Instructions for the task
List all lines of the data containing the word "кондитерских".

Raw data
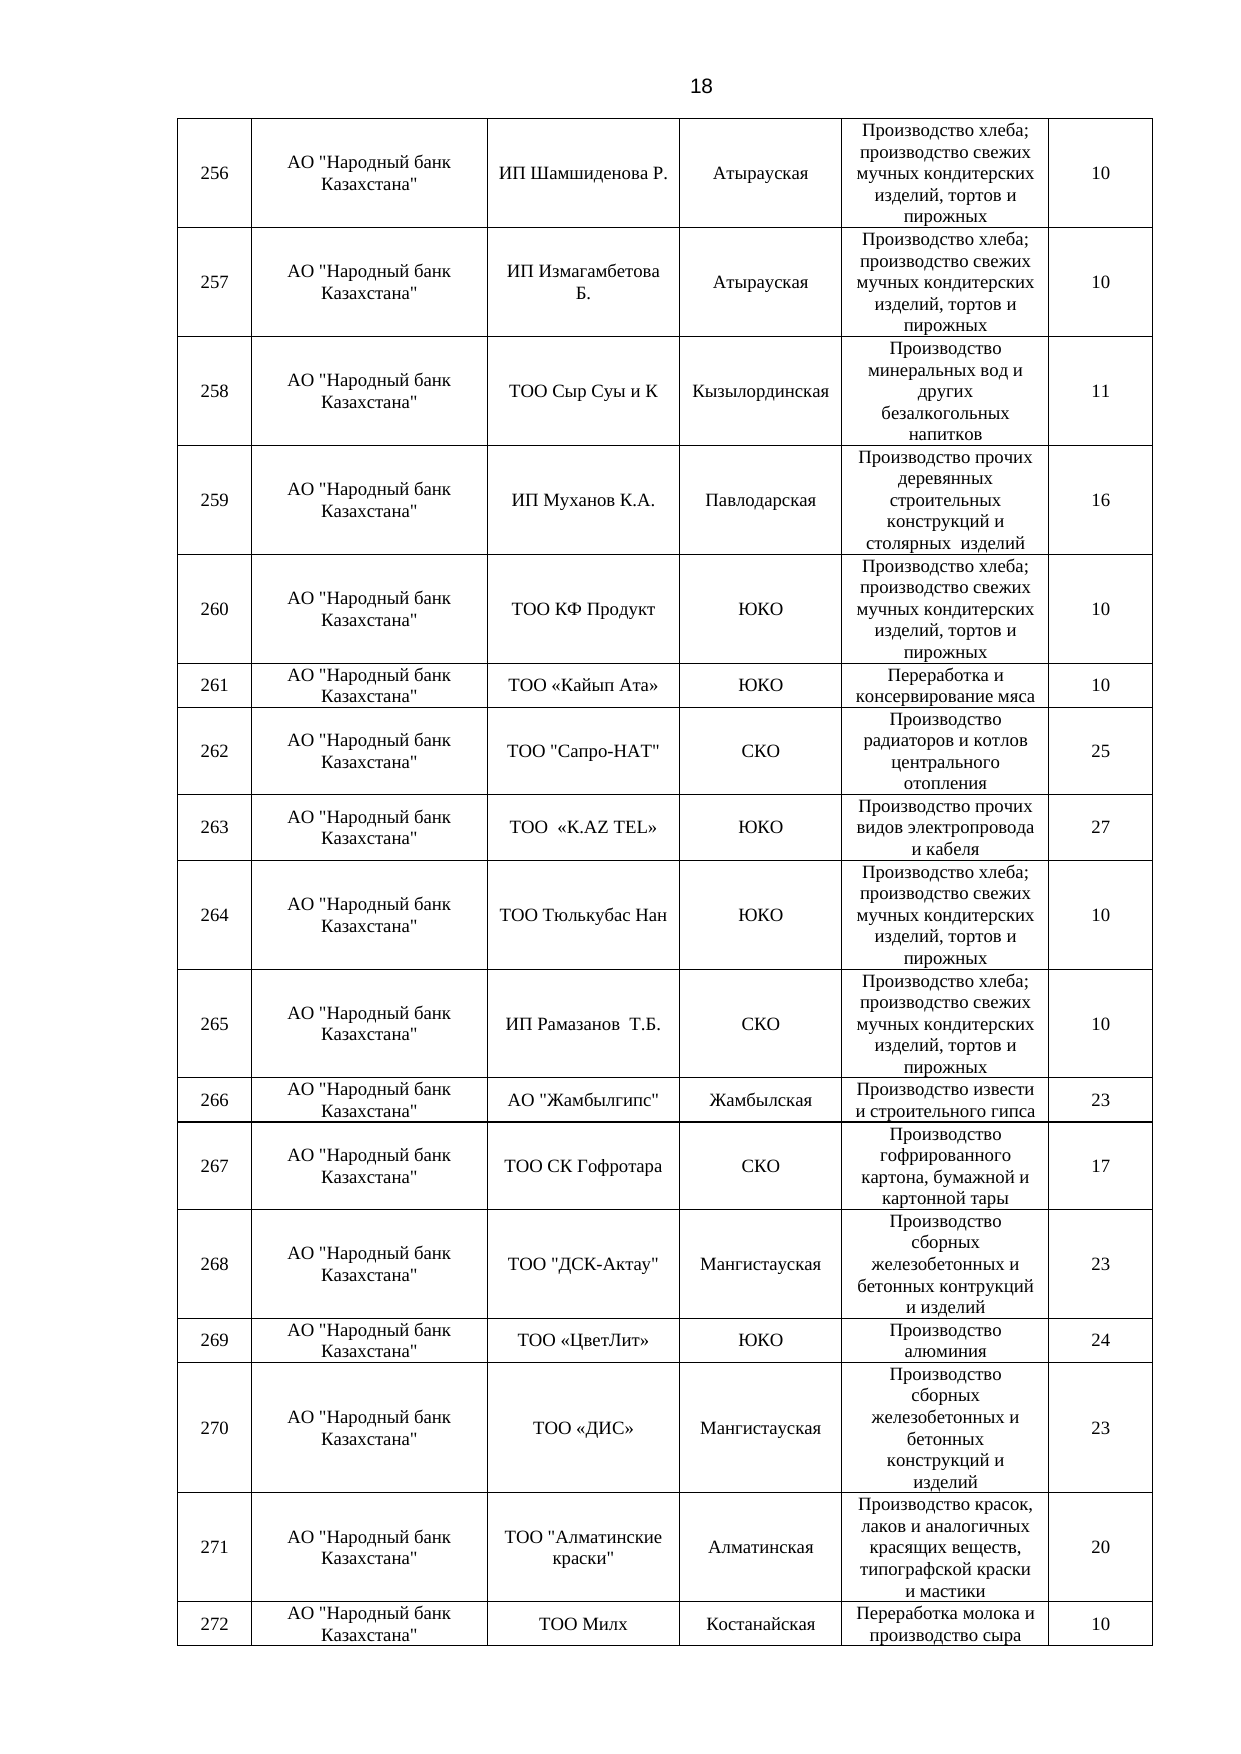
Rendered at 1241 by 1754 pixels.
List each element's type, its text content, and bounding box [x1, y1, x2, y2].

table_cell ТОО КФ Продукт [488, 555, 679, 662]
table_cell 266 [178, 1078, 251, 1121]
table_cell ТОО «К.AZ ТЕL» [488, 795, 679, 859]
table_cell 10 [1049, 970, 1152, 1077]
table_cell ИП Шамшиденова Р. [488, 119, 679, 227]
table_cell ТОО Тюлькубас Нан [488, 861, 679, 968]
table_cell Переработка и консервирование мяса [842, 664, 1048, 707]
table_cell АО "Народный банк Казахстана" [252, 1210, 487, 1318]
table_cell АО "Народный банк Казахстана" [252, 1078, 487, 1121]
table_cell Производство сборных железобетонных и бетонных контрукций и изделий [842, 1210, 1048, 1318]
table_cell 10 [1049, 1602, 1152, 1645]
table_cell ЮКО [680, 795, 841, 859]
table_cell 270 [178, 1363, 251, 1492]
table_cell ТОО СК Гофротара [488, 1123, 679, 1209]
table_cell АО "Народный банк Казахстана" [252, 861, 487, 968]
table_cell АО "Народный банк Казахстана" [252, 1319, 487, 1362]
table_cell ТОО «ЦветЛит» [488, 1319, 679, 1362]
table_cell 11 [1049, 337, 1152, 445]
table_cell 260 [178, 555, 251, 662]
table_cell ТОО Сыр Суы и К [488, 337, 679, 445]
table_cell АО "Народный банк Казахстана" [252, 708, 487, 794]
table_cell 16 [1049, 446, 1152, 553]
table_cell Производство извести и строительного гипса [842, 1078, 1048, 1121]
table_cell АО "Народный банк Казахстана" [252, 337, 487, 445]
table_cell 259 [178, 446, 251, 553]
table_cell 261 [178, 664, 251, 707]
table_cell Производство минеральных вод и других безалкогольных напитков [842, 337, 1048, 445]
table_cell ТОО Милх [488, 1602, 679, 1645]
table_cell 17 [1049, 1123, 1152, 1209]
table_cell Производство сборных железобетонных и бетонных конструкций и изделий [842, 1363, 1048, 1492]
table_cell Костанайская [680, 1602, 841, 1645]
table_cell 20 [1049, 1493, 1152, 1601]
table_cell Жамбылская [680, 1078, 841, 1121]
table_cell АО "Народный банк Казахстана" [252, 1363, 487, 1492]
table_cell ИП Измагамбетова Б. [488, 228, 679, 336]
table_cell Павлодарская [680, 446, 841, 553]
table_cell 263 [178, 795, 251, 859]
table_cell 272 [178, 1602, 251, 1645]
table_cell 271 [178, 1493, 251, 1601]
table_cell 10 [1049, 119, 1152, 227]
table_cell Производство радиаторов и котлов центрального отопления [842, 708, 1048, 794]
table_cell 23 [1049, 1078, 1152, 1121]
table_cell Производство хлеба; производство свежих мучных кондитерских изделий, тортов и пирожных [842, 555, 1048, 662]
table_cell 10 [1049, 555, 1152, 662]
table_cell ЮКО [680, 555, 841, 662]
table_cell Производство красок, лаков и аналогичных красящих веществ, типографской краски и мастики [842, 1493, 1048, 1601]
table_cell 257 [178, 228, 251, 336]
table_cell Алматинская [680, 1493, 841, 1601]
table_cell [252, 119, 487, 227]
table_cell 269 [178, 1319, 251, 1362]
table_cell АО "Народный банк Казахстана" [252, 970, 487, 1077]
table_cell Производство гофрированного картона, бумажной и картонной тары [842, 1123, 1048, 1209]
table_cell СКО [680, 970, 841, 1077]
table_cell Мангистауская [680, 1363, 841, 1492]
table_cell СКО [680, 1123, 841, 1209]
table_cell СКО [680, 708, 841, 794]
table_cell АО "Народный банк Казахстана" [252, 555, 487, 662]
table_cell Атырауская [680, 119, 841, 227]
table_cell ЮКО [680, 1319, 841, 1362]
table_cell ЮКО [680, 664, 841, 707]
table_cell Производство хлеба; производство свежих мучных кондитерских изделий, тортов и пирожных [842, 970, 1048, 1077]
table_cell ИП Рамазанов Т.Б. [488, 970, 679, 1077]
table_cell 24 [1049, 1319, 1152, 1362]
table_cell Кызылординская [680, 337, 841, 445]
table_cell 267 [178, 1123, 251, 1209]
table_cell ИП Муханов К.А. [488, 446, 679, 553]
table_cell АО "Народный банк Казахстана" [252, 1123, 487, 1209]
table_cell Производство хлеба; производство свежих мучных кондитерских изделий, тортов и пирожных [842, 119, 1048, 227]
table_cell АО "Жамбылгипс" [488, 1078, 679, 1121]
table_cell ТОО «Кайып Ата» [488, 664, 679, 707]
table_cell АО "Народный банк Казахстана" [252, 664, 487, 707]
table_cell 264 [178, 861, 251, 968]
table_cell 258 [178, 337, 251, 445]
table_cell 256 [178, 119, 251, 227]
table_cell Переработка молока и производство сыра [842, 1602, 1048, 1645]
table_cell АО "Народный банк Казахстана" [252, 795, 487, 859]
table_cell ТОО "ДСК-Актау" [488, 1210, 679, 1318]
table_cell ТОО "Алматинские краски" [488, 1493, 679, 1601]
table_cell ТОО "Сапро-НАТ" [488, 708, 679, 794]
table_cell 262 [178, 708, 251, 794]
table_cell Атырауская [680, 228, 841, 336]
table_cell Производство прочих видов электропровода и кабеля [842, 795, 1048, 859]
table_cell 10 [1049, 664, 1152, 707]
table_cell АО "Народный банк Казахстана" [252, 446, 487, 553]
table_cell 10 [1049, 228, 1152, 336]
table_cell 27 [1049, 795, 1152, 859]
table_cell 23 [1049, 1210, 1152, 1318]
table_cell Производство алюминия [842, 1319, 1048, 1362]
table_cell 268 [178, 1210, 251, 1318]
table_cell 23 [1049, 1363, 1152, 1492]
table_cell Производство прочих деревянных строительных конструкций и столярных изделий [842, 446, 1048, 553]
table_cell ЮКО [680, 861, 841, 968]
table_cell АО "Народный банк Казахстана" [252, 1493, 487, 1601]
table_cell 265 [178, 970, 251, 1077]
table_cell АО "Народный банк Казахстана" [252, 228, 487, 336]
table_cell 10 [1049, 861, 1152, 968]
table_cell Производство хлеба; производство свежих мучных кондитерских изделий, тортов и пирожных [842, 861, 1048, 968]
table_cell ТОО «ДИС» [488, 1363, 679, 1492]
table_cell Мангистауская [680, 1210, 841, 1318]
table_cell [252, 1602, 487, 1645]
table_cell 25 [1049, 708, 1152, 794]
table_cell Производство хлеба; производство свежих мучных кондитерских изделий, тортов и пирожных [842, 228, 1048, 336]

Answer to this problem
table_cell Производство хлеба; производство свежих мучных кондитерских изделий, тортов и пирожных [842, 555, 1048, 662]
table_cell Производство хлеба; производство свежих мучных кондитерских изделий, тортов и пирожных [842, 970, 1048, 1077]
table_cell Производство хлеба; производство свежих мучных кондитерских изделий, тортов и пирожных [842, 119, 1048, 227]
table_cell Производство хлеба; производство свежих мучных кондитерских изделий, тортов и пирожных [842, 861, 1048, 968]
table_cell Производство хлеба; производство свежих мучных кондитерских изделий, тортов и пирожных [842, 228, 1048, 336]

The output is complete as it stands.